So, you're husband just received his PTSD diagnosis, right? It's no real surprise, as it's already hell in your forteress. Let me share with you what you will take years to understand.
Let's be real:
Stop crying about the fact that you want him "back like he was before". He's changed and he will never be completely the same. He will get" better" -if he puts the efforts- and you'll be able to find a balance. The man you fell in love with is still inside..and you will see glimpse of that man, once in a while. But get real: reality is today, right now. He's wounded.
He doesn't want to be and feel this way in the first place.
Stop taking everything personaly: he will forget to bring back a cartoon of milk. Untill he can realize and accept that he needs help remembering, he will forget.. or choose to forget. You know he can't remember the conversation you guys had 3 hours ago..
Medication and pills do have an effect on the sex life. You know he's "a one woman's man"? If he doesn't have the erection you're hoping for, it's not always because "you're fat, you're ugly and he doesn't love you anymore".
He's the first one who would love to be able to perform. His penis is still his manhood thermomether and will always be. No erection is the end of his world too... And yes, it does come back. It's a matter of time.
At times, you will hate him. You will despise him. But rememeber that it's your face that will prevent him for committing suicide when he will go down, down, down, down.
He needs you. More than you will ever know.
Accept from the very beginning that there will be collateral dammages to you and your children. You can't live with someone who shows so much anger, paranoia, anxiety... without getting hurt. That is impossible.
The day he will realize those collateral dammages will brake him apart.
You will know him way before he will be able to connect the dots by himself. Instead of using your knowledge as a weapon against him to make him feel bad about anything, use it wisely, in a positive way, to help him become more conscious about himself, his reactions..
He needs you, so desperately. He needs your love, most of all.
Learn to shut up when it's time to shut up.
Stop the damn nagging all the time.
Let him breathe and stop acting like you were General-I-Know-It-All of the place. Learn how to talk to him and when to talk to him.
You have a choice, just like he does.
No, you don't have to accept to live in fear, even if you love him, even if you know he's wounded. It's your choice to be a victim or an allie. What is unacceptable for you and your children IS unacceptable. You have a responsability..but never forget that he has one as well. That's it, that's all.
The fact that you will help yourself will help him, beleive it or not. Go get the help YOU need for yourself and the children.

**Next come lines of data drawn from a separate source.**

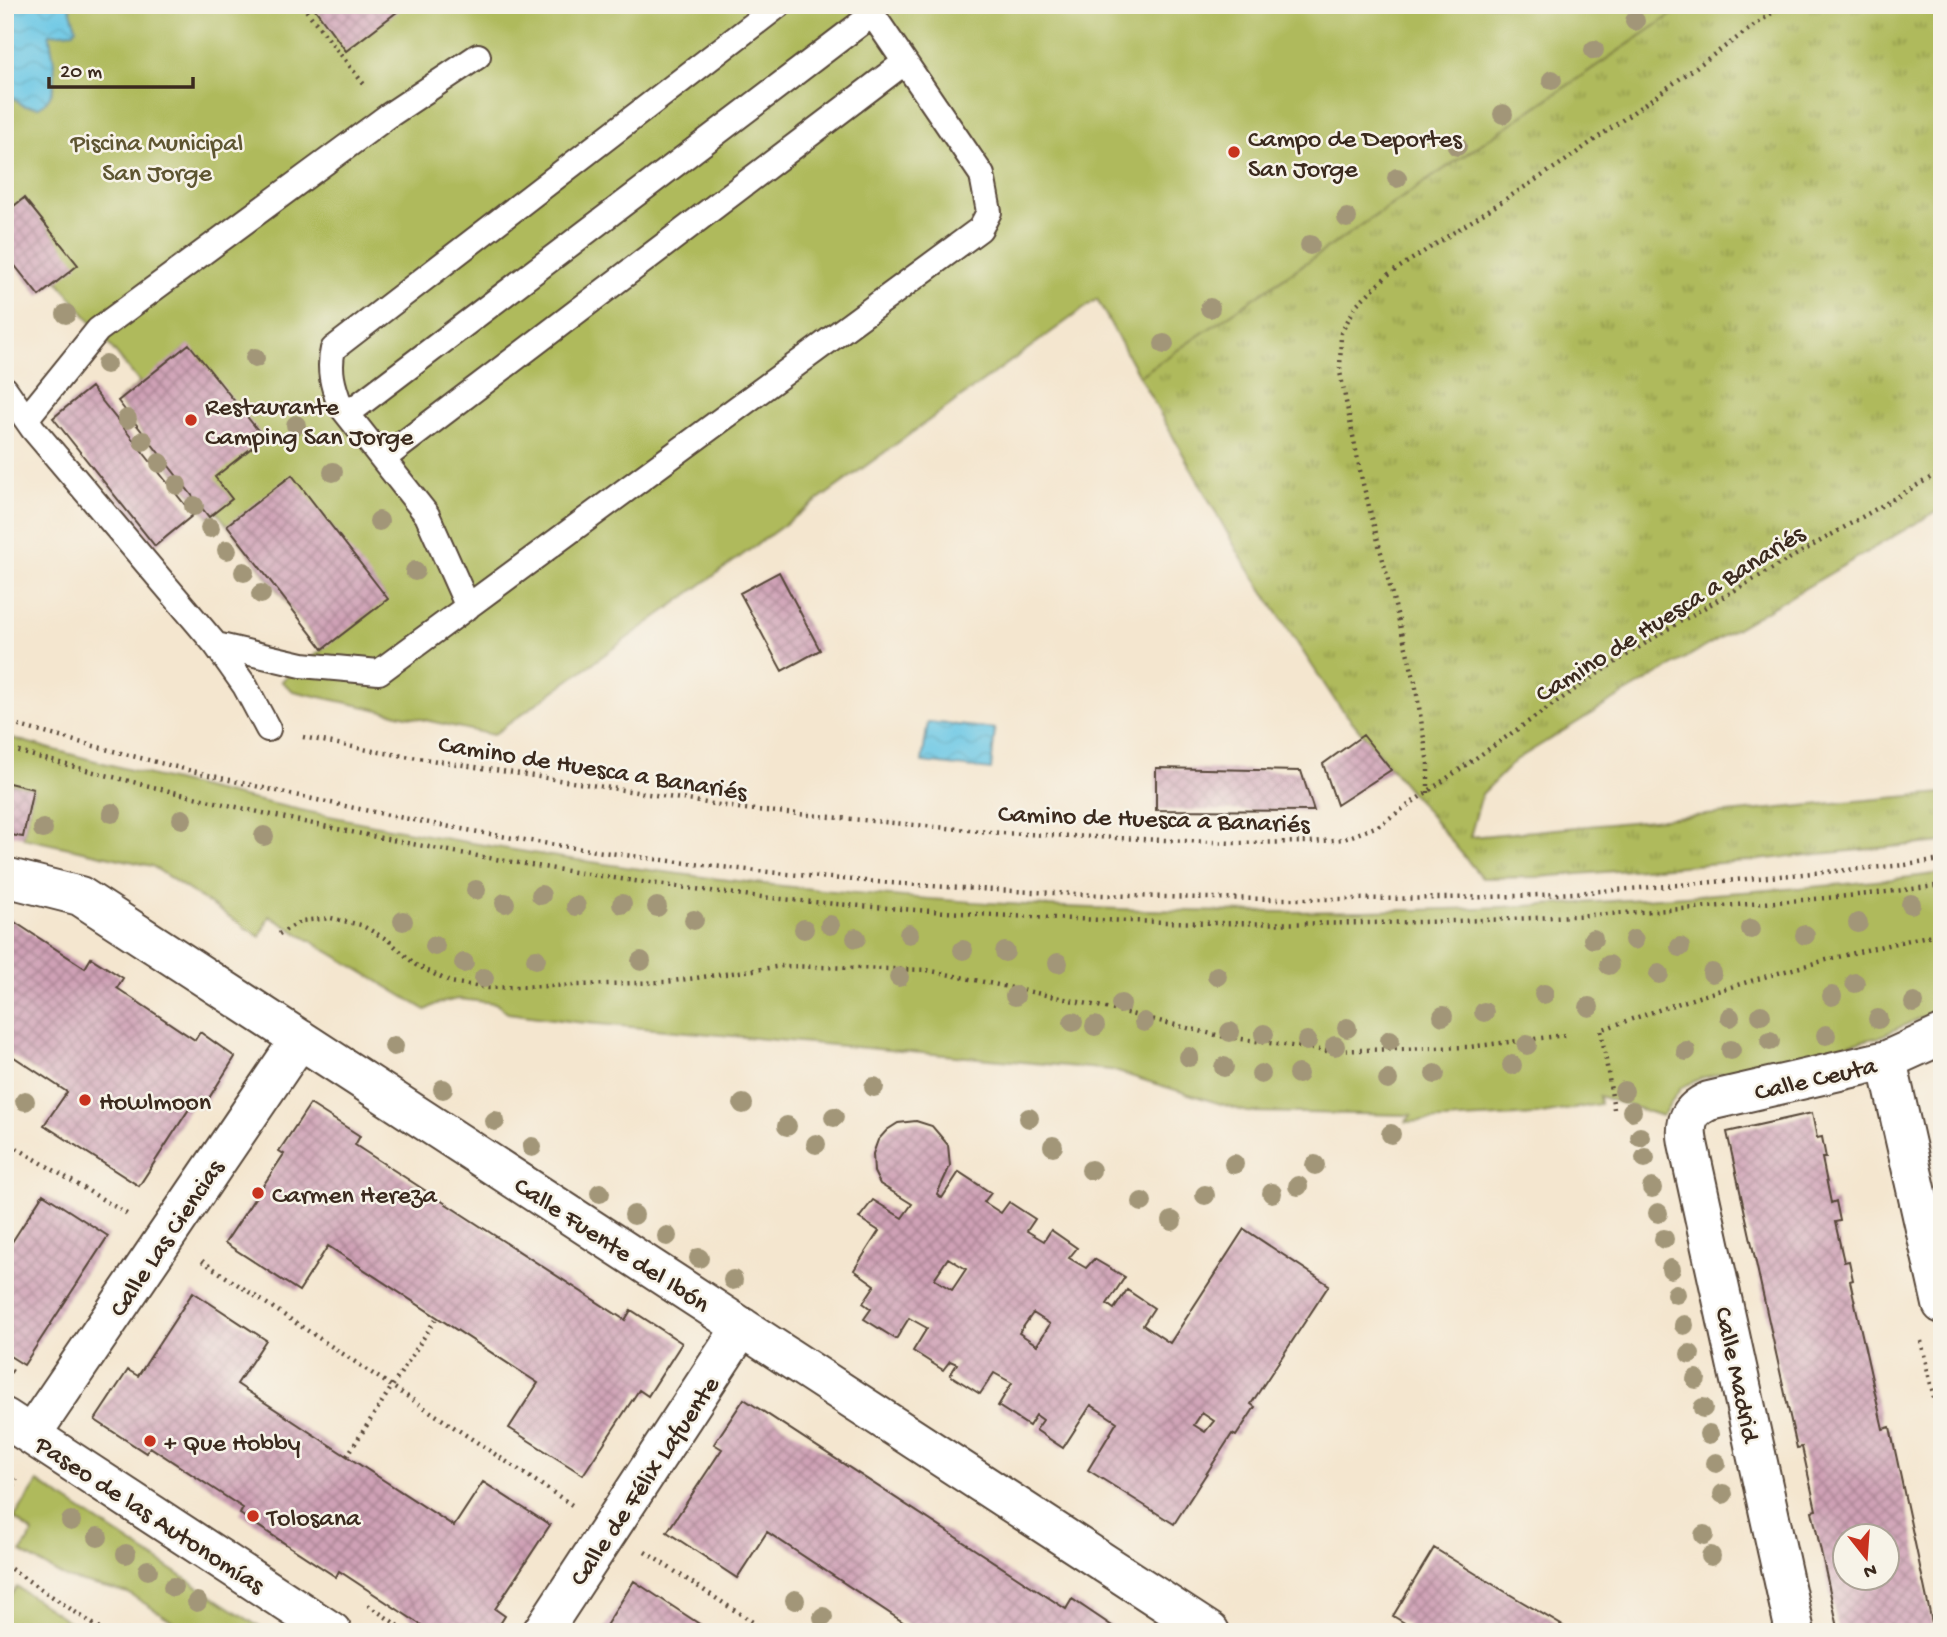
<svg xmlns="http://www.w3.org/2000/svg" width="1947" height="1637" viewBox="0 0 1947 1637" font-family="'Gochi Hand',sans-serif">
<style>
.grass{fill:url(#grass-tufts);stroke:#75723d;stroke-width:2}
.green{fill:#afba5c;stroke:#75723d;stroke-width:2}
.water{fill:url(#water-waves);stroke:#507882;stroke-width:2}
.building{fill:url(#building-cross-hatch);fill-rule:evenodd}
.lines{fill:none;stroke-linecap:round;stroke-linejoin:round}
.lane-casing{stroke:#574639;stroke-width:28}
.street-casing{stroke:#574639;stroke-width:42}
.path{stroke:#574639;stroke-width:4.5;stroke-dasharray:2 5;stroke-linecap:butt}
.lane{stroke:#fff;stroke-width:24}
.street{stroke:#fff;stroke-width:38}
.tree{fill:#a29678}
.poi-dot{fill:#c8321e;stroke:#f7f3e8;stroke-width:2.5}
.labels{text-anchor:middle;stroke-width:5;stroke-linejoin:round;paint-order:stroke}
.poi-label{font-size:26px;fill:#3b2a1e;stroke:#f7f3e8;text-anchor:start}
.park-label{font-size:26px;fill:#5e5531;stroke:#f7f3e8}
.street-label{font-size:26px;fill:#3b2a1e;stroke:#f7f3e8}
</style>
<defs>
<pattern id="grass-tufts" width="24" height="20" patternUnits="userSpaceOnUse" patternTransform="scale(1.75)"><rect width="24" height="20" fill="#afba5c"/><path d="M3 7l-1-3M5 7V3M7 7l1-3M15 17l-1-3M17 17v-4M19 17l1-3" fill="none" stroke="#90974b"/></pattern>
<pattern id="water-waves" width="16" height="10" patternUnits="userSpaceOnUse" patternTransform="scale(1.75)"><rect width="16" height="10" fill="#66c6e5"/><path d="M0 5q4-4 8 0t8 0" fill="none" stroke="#59aac4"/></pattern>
<pattern id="building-cross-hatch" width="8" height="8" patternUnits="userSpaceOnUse" patternTransform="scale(1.75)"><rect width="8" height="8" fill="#cfa1b6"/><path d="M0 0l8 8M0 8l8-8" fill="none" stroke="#a98393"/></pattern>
</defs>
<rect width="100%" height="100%" fill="#f7f3e8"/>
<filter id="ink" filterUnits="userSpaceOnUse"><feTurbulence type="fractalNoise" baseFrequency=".0143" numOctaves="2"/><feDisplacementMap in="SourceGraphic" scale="14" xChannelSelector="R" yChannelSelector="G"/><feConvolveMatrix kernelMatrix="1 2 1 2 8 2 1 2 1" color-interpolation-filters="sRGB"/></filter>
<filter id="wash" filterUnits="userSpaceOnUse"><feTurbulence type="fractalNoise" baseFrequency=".00686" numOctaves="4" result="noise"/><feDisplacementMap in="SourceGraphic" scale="28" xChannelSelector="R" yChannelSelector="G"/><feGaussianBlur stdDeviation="1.57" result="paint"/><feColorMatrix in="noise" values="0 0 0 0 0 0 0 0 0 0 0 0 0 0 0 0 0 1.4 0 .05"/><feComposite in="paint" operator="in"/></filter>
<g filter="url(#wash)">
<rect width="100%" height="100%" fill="#f4e6cf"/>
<!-- grass -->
<path class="grass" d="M1686,5H1942V508L1607,704L1516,760L1482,794L1470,837L1942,793V842L1746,861L1539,877L1482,878L1336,702L1242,559L1139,376Z"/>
<!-- green -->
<path class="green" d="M5,5H1686L1139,376L1097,299L493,735L293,691L281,681L323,649L217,512L209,517L118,401L140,383L58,281L5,253Z
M5,736C540,890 1104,939 1658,898C1753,891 1848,886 1942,873V1008L1879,1037L1701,1078L1681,1088L1662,1116L1599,1096L1600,1104L1536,1115L1406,1122L1411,1115L1247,1112L1111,1070L576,1022L508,1013L495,1003L458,999L436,1004L426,1010L269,916L260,937L152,866L23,838L33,789L5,782Z
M38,1482L267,1632H190L128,1593L66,1578L21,1552L33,1533L14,1518Z
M17,1587L85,1632H5V1592L11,1595Z"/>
<!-- water -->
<path class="water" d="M5,5H69L76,28L74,32L49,34C53,57 64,92 39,107L24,106L5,92Z
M928,722L995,729L991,770L922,762Z"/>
<g id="blocks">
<!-- building -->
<path class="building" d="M312,5H406L346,51Z
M24,198L78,265L39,296L5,253V213Z
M189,344L264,438L215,477L232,499L209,517L118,401Z
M91,387L193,515L155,546L53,418Z
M292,475L388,599L323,649L227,525Z
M779,572L820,650L782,671L740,593Z
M1363,735L1391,770L1337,805L1323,764Z
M1156,768L1301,771L1314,811L1156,810Z
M5,782L33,789L23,837L5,834Z
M5,906L11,910L7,917L85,968L91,958L123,978L117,988L195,1040L200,1032L235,1057L202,1109L193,1103L139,1186L44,1125L67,1092L5,1051Z
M310,1104L360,1136L355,1145L625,1320L631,1310L682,1343L648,1396L639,1390L583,1475L509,1428L538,1383L328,1246L299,1291L225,1243L284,1154L279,1151Z
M1812,1113L1817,1138L1822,1137L1826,1158H1822L1831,1203L1836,1201L1840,1221L1835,1222L1844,1262L1849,1261L1853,1280L1850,1281L1883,1429L1890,1427L1934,1632H1839L1812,1511L1816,1510L1802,1447L1797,1448L1727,1132ZM1846,1536H1888V1578H1846Z
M916,1121L932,1126L948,1145L950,1166L937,1194L942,1198L959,1172L991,1193L984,1202L1001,1213L1009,1202L1035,1219L1027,1231L1044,1241L1051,1230L1077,1248L1069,1258L1086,1268L1094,1259L1125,1277L1107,1304L1114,1309L1127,1290L1154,1308L1143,1325L1170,1343L1244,1229L1329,1285L1251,1404L1255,1407L1236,1436L1232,1434L1174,1524L1088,1470L1117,1422L1091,1405L1063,1448L1036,1430L1043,1420L1036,1415L1029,1426L998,1406L1012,1383L994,1373L980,1394L950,1375L957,1364L950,1361L943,1370L913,1351L927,1328L909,1318L896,1339L864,1319L871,1309L863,1303L875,1285L854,1270L879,1231L859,1218L873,1200L902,1218L912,1204L880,1184L874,1172L873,1154L878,1140L887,1130L898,1123ZM948,1258L966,1269L952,1290L934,1279ZM1033,1313L1050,1324L1037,1345L1019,1333ZM1202,1413L1214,1421L1205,1432L1194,1425Z
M43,1194L108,1236L24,1365L5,1353V1238L12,1242Z
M193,1292L266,1340L237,1384L308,1431L454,1526L483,1482L550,1525L495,1609L505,1616L495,1632H425L427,1629L339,1571L336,1577L240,1514L243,1508L150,1447L146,1453L95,1420L128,1370L138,1376Z
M744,1399L1066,1609L1072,1599L1121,1632H918L767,1532L737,1578L667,1532L722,1449L714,1444Z
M1434,1548L1494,1585L1573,1632H1404L1408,1625L1393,1616Z
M634,1581L707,1629L705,1632H602Z"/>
</g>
</g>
<g filter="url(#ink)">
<use href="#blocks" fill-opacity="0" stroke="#574639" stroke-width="2"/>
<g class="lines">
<!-- lane casing -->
<g class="lane-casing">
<path id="lane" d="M5,389L33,429L216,645L245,686L268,729
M347,414L873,14
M26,419L98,330L388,116L478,56
M383,459L905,62
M468,607L427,515L340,405C333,386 328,370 333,349L779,5
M216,645L302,665L379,672L980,229L989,212L982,175L866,5"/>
</g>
<!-- street casing -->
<g class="street-casing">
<path id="street" d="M5,877L80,896L1210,1632
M1887,1060L1942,1304
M5,1418L332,1632
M31,1435L300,1039
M542,1632L742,1327
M1795,1632L1688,1143C1684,1122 1689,1110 1709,1101L1887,1060L1942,1035"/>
</g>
<!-- path -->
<path class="path" d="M302,5L366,87
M5,722C197,775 391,821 589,850C818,883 1049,897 1280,899C1367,899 1454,899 1540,895C1662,888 1784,875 1905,865L1942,860
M303,737L373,751L745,809L1001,833L1234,843L1311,842L1344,839L1378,826L1597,674L1671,627L1942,471
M5,748C245,815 489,865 736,894C811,903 886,908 961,913C1197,928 1433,927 1668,910C1759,903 1851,898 1942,885
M1428,793V764L1415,682L1362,480L1340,372L1341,333L1357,304L1389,274L1565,161L1783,5
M279,934L301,921L331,918L361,925L388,940L416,965L450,982L488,988L666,982L783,966L927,970L1098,1006L1220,1036L1327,1051L1469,1047L1566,1035
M1614,1109L1601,1030C1712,990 1826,957 1942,933
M5,1141L127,1214
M202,1261L572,1505
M1921,1341L1942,1433
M5,1367L16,1374
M347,1456L437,1317
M5,1497L17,1479
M645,1552L768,1632
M5,1565L105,1632
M368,1605L408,1632"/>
<!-- lane -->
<use href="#lane" class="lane"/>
<!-- street -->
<use href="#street" class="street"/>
</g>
<!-- trees -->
<g class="tree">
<circle cx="1635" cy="21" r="10"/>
<circle cx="1594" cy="50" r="10"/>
<circle cx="1552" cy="80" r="10"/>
<circle cx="1503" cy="114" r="10"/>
<circle cx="1457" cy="146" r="10"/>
<circle cx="1397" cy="178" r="10"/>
<circle cx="1347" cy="218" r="10"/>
<circle cx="1310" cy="245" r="10"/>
<circle cx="1210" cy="308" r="10"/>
<circle cx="66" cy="314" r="10"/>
<circle cx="1164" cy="344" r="10"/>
<circle cx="255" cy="358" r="10"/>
<circle cx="106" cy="364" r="10"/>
<circle cx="127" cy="419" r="10"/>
<circle cx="296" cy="425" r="10"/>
<circle cx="143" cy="441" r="10"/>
<circle cx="160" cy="463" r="10"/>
<circle cx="333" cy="472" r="10"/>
<circle cx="177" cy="485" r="10"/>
<circle cx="194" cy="506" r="10"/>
<circle cx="379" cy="521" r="10"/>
<circle cx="210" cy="528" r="10"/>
<circle cx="227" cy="550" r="10"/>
<circle cx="415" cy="571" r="10"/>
<circle cx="244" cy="572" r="10"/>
<circle cx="261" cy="594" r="10"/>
<circle cx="112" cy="813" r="10"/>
<circle cx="182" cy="819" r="10"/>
<circle cx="43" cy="829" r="10"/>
<circle cx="264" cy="836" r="10"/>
<circle cx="476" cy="890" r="10"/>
<circle cx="541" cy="895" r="10"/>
<circle cx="505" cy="903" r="10"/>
<circle cx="622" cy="904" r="10"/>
<circle cx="1911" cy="904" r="10"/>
<circle cx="576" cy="906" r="10"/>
<circle cx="657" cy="907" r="10"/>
<circle cx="694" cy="920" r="10"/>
<circle cx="403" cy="921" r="10"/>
<circle cx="1858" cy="923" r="10"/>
<circle cx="830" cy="925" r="10"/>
<circle cx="804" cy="929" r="10"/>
<circle cx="1751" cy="929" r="10"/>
<circle cx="909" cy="934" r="10"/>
<circle cx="1805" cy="935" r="10"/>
<circle cx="856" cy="938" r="10"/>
<circle cx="1593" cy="939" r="10"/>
<circle cx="1634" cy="940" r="10"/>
<circle cx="435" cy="946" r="10"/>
<circle cx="1680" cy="947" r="10"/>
<circle cx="963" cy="950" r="10"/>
<circle cx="1005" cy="952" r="10"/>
<circle cx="536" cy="959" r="10"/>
<circle cx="641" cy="961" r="10"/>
<circle cx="464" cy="963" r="10"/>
<circle cx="1058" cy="963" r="10"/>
<circle cx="1609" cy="965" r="10"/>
<circle cx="1712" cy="973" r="10"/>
<circle cx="1659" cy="974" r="10"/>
<circle cx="1217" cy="976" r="10"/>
<circle cx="899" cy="977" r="10"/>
<circle cx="484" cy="978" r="10"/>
<circle cx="1855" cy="983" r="10"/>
<circle cx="1544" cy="994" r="10"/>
<circle cx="1015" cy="996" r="10"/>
<circle cx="1832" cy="996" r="10"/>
<circle cx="1914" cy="1003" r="10"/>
<circle cx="1121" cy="1004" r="10"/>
<circle cx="1589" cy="1007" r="10"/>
<circle cx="1484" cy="1012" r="10"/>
<circle cx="1761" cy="1015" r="10"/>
<circle cx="1443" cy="1016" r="10"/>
<circle cx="1730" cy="1017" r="10"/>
<circle cx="1878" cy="1019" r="10"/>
<circle cx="1073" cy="1022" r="10"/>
<circle cx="1144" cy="1022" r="10"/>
<circle cx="1095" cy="1026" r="10"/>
<circle cx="1347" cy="1028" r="10"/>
<circle cx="1230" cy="1032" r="10"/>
<circle cx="1264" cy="1034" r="10"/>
<circle cx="1826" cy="1035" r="10"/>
<circle cx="1390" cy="1040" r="10"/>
<circle cx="1307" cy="1041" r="10"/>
<circle cx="1770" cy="1041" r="10"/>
<circle cx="1527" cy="1045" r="10"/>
<circle cx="394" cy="1046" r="10"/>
<circle cx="1335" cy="1046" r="10"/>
<circle cx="1731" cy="1050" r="10"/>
<circle cx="1686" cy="1051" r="10"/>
<circle cx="1189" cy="1057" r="10"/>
<circle cx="1512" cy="1065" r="10"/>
<circle cx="1224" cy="1067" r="10"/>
<circle cx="1261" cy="1074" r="10"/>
<circle cx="1298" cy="1074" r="10"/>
<circle cx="1435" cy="1074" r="10"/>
<circle cx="1388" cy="1080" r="10"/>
<circle cx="874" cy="1087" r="10"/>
<circle cx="443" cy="1089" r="10"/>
<circle cx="1624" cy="1091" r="10"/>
<circle cx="25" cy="1101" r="10"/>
<circle cx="743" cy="1104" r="10"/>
<circle cx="1632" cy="1111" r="10"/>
<circle cx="834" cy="1117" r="10"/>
<circle cx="1029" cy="1118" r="10"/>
<circle cx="495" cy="1121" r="10"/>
<circle cx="787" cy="1126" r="10"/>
<circle cx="1391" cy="1134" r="10"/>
<circle cx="1640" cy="1137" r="10"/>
<circle cx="816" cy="1144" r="10"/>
<circle cx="1053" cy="1146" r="10"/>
<circle cx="532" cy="1147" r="10"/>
<circle cx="1645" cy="1158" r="10"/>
<circle cx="1234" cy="1164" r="10"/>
<circle cx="1315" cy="1165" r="10"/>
<circle cx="1091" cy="1170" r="10"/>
<circle cx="1298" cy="1186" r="10"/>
<circle cx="1652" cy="1188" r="10"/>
<circle cx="600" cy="1193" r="10"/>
<circle cx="1272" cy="1193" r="10"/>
<circle cx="1205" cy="1195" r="10"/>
<circle cx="1142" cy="1202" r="10"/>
<circle cx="1658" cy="1213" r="10"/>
<circle cx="634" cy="1215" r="10"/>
<circle cx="1172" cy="1221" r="10"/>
<circle cx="667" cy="1236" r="10"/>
<circle cx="1664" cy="1239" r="10"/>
<circle cx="699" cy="1258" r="10"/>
<circle cx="1671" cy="1269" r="10"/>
<circle cx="733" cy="1280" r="10"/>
<circle cx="1676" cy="1294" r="10"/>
<circle cx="1684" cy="1325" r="10"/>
<circle cx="1690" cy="1354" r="10"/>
<circle cx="1696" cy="1379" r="10"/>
<circle cx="1703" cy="1408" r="10"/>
<circle cx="1709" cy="1434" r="10"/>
<circle cx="1716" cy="1463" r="10"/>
<circle cx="1723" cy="1494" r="10"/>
<circle cx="71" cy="1521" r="10"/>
<circle cx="1704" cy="1535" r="10"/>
<circle cx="98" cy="1537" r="10"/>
<circle cx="126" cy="1554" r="10"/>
<circle cx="1711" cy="1556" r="10"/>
<circle cx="148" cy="1570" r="10"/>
<circle cx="173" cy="1587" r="10"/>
<circle cx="795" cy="1600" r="10"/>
<circle cx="197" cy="1602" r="10"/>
<circle cx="823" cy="1617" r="10"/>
</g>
</g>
<!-- markers -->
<g class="poi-dot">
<circle cx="1234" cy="152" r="7"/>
<circle cx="191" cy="420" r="7"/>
<circle cx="85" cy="1100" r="7"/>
<circle cx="258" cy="1193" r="7"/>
<circle cx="150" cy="1441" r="7"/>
<circle cx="253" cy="1516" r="7"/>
</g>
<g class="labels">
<!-- poi labels -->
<g class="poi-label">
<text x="1248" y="146">Campo de Deportes<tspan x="1248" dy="30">San Jorge</tspan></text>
<text x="205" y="414">Restaurante<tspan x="205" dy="30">Camping San Jorge</tspan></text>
<text x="99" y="1109">Howlmoon</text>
<text x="272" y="1202">Carmen Hereza</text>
<text x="164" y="1450">+ Que Hobby</text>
<text x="267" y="1525">Tolosana</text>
</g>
<!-- park labels -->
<g class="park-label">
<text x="157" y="150">Piscina Municipal<tspan x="157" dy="30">San Jorge</tspan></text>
</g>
<!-- street labels -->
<g class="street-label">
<text transform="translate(1669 612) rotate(-32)" y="9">Camino de Huesca a Banariés</text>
<text transform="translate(593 766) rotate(9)" y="9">Camino de Huesca a Banariés</text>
<text transform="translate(1154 817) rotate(2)" y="9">Camino de Huesca a Banariés</text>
<text transform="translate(1815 1077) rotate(-13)" y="9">Calle Ceuta</text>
<text transform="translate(165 1237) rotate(-56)" y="9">Calle Las Ciencias</text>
<text transform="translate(613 1243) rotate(33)" y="9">Calle Fuente del Ibón</text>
<text transform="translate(1739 1374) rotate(78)" y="9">Calle Madrid</text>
<text transform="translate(643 1480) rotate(-56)" y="9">Calle de Félix Lafuente</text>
<text transform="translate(151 1513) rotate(33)" y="9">Paseo de las Autonomías</text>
</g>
</g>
<!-- margin -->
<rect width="1947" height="1637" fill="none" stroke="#f7f3e8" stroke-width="28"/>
<!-- north arrow -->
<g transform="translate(1866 1557) rotate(163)"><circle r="33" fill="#f7f3e8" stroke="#aca397" stroke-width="2"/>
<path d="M0-5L12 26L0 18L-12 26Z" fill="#c8321e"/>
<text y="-10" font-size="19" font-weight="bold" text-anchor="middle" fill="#3b2a1e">N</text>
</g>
<!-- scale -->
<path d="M49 77v10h144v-10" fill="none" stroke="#3b2a1e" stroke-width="3.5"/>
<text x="60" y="77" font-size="21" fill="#3b2a1e" stroke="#f7f3e8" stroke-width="5" paint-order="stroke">20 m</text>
</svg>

Will you stay because you're afraid of what would happen to him if you'd leave or will you leave to protect the children? That will be the hardest question of all.
You will become his ennemy and will have to learn his war strategies. When suffering, he has no empathy. Stop looking for some..and learn how to deal with it, in a way that won't trigger him.
When you become his enemy, he will be mean. He will look at you like if you were "nothing". He will try to make you pay for his pain. You will be confronting the soldier he can be in a war zone and you can't win over "Rambo".
You're life is now based on the fact that PTSD is a reality and yes, it will run the show: plans will be cancelled at the last minute, you will leave family parties early -sometimes after 20 minutes..- He will be jalous and possessive too.
PTSD is a process for everybody, get it?
Stop thinking that because he saw his psychologist twice that he should be "cured" instantly. It a matter of YEARS. Wake up from LaLaLand, General-I-Know-It-All. Would you feel completely empowered yourself after two sessions with your own psychologist?
The answer is most probably "no". And you didn't see death, body parts. You didn't shoot anyone in the head. You never lived that feeling of living on the edge, never knowing where the life-treatning attack will come from, for months and months.
Please, realize that his pain is real and what he has to deal with is REAL. The physical and emotional impacts are REAL.
So back to lesson 1: He will never be completely the same again.
Wich brings me to lesson 12:
Take care of yourself. He can't take care of you the way you'd like him to, for now. He will improve with your support. He will learn how handle everything better on his own. And taking care of yourself is YOUR responsability. Stop waiting for the rest of the world to pitty you if the only thing you can do, is complain all day without doing anything to help you.
Anyway, your tears are a trigger. So is your own anger if you don't express it properly.
Accept the fact that YOU don't have the answer to everything. That service dog, if he needs one, welcome it. Any help from the exterior will make the weight on your shoulder lighter.
Accept the fact that you are not WonderWoman.
You can't be a perfect spouse, mother, daughter, friend, housekeeper, worker...
Never forget that LOVE is stronger than everything. Even PTSD.
Reach out to those who beleive it as well... YOU ARE NOT ALONE.
Rough, isn't it?
Indeed. For him, for you and for your children.
Everything relies on education: the more you know, the more you are empowered, the more you will help your family.
Love is strong but unfortunately, it's not always enough.